◆ **PROBLEM TO SOLVE**
Pull each line containing "FRITZING" out of the data and copy it.

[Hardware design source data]
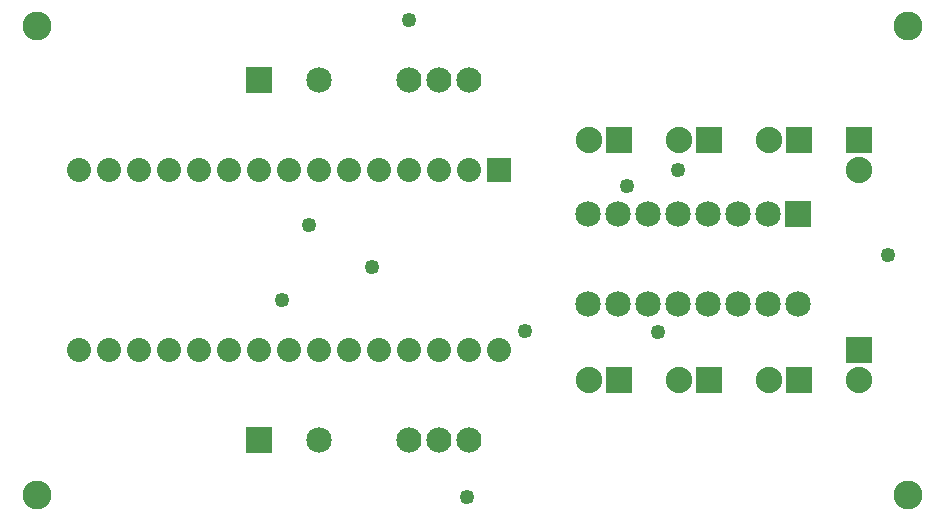
<source format=gts>
G04 MADE WITH FRITZING*
G04 WWW.FRITZING.ORG*
G04 DOUBLE SIDED*
G04 HOLES PLATED*
G04 CONTOUR ON CENTER OF CONTOUR VECTOR*
%ASAXBY*%
%FSLAX23Y23*%
%MOIN*%
%OFA0B0*%
%SFA1.0B1.0*%
%ADD10C,0.085000*%
%ADD11C,0.084000*%
%ADD12C,0.080000*%
%ADD13C,0.088000*%
%ADD14C,0.049370*%
%ADD15C,0.096614*%
%ADD16R,0.085000X0.085000*%
%ADD17R,0.080000X0.079972*%
%ADD18R,0.088000X0.088000*%
%LNMASK1*%
G90*
G70*
G54D10*
X818Y252D03*
X1018Y252D03*
X818Y1452D03*
X1018Y1452D03*
G54D11*
X1418Y252D03*
X1518Y252D03*
X1318Y252D03*
X1418Y1452D03*
X1318Y1452D03*
X1518Y1452D03*
G54D10*
X2614Y1006D03*
X2614Y706D03*
X2514Y1006D03*
X2514Y706D03*
X2414Y1006D03*
X2414Y706D03*
X2314Y1006D03*
X2314Y706D03*
X2214Y1006D03*
X2214Y706D03*
X2114Y1006D03*
X2114Y706D03*
X2014Y1006D03*
X2014Y706D03*
X1914Y1006D03*
X1914Y706D03*
G54D12*
X1618Y1152D03*
X1518Y1152D03*
X1418Y1152D03*
X1318Y1152D03*
X1218Y1152D03*
X1118Y1152D03*
X1018Y1152D03*
X918Y1152D03*
X818Y1152D03*
X718Y1152D03*
X618Y1152D03*
X518Y1152D03*
X418Y1152D03*
X318Y1152D03*
X218Y1152D03*
X1618Y552D03*
X1518Y552D03*
X1418Y552D03*
X1318Y552D03*
X1218Y552D03*
X1118Y552D03*
X1018Y552D03*
X918Y552D03*
X818Y552D03*
X718Y552D03*
X618Y552D03*
X518Y552D03*
X418Y552D03*
X318Y552D03*
X218Y552D03*
G54D13*
X2018Y452D03*
X1918Y452D03*
X2318Y452D03*
X2218Y452D03*
X2618Y452D03*
X2518Y452D03*
X2618Y1252D03*
X2518Y1252D03*
X2318Y1252D03*
X2218Y1252D03*
X2018Y1252D03*
X1918Y1252D03*
X2818Y1252D03*
X2818Y1152D03*
X2818Y552D03*
X2818Y452D03*
G54D14*
X2914Y869D03*
X1318Y1652D03*
X1513Y62D03*
X2217Y1153D03*
X2044Y1098D03*
X984Y970D03*
X1196Y828D03*
X2149Y614D03*
X1706Y616D03*
X897Y719D03*
G54D15*
X2983Y69D03*
X79Y69D03*
X2983Y1631D03*
X79Y1631D03*
G54D16*
X818Y252D03*
X818Y1452D03*
X2614Y1006D03*
G54D17*
X1618Y1152D03*
G54D18*
X2018Y452D03*
X2318Y452D03*
X2618Y452D03*
X2618Y1252D03*
X2318Y1252D03*
X2018Y1252D03*
X2818Y1252D03*
X2818Y552D03*
G04 End of Mask1*
M02*
</source>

◆ **ANSWER TO THIS TASK**
G04 MADE WITH FRITZING*
G04 WWW.FRITZING.ORG*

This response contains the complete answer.